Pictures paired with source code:
┄┄┄┄┄┄┄┄┄┄

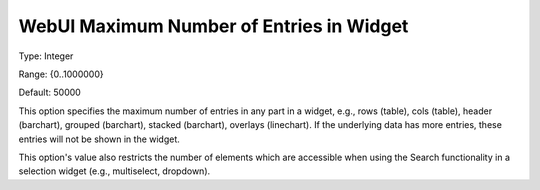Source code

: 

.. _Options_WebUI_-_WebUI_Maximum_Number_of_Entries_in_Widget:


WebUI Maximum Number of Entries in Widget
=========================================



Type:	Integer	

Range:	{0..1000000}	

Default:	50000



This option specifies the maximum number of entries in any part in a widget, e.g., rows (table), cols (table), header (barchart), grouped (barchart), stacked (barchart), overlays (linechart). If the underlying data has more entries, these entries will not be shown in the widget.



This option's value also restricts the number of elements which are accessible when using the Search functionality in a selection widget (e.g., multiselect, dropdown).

┄┄┄┄┄┄┄┄┄┄

Keep each line of the records exactly as it is while transcribing them, but leave the images behind.

=== Solution for this exercise ===
Source code

: 

.. _Options_WebUI_-_WebUI_Maximum_Number_of_Entries_in_Widget:


WebUI Maximum Number of Entries in Widget
=========================================



Type:	Integer	

Range:	{0..1000000}	

Default:	50000



This option specifies the maximum number of entries in any part in a widget, e.g., rows (table), cols (table), header (barchart), grouped (barchart), stacked (barchart), overlays (linechart). If the underlying data has more entries, these entries will not be shown in the widget.



This option's value also restricts the number of elements which are accessible when using the Search functionality in a selection widget (e.g., multiselect, dropdown).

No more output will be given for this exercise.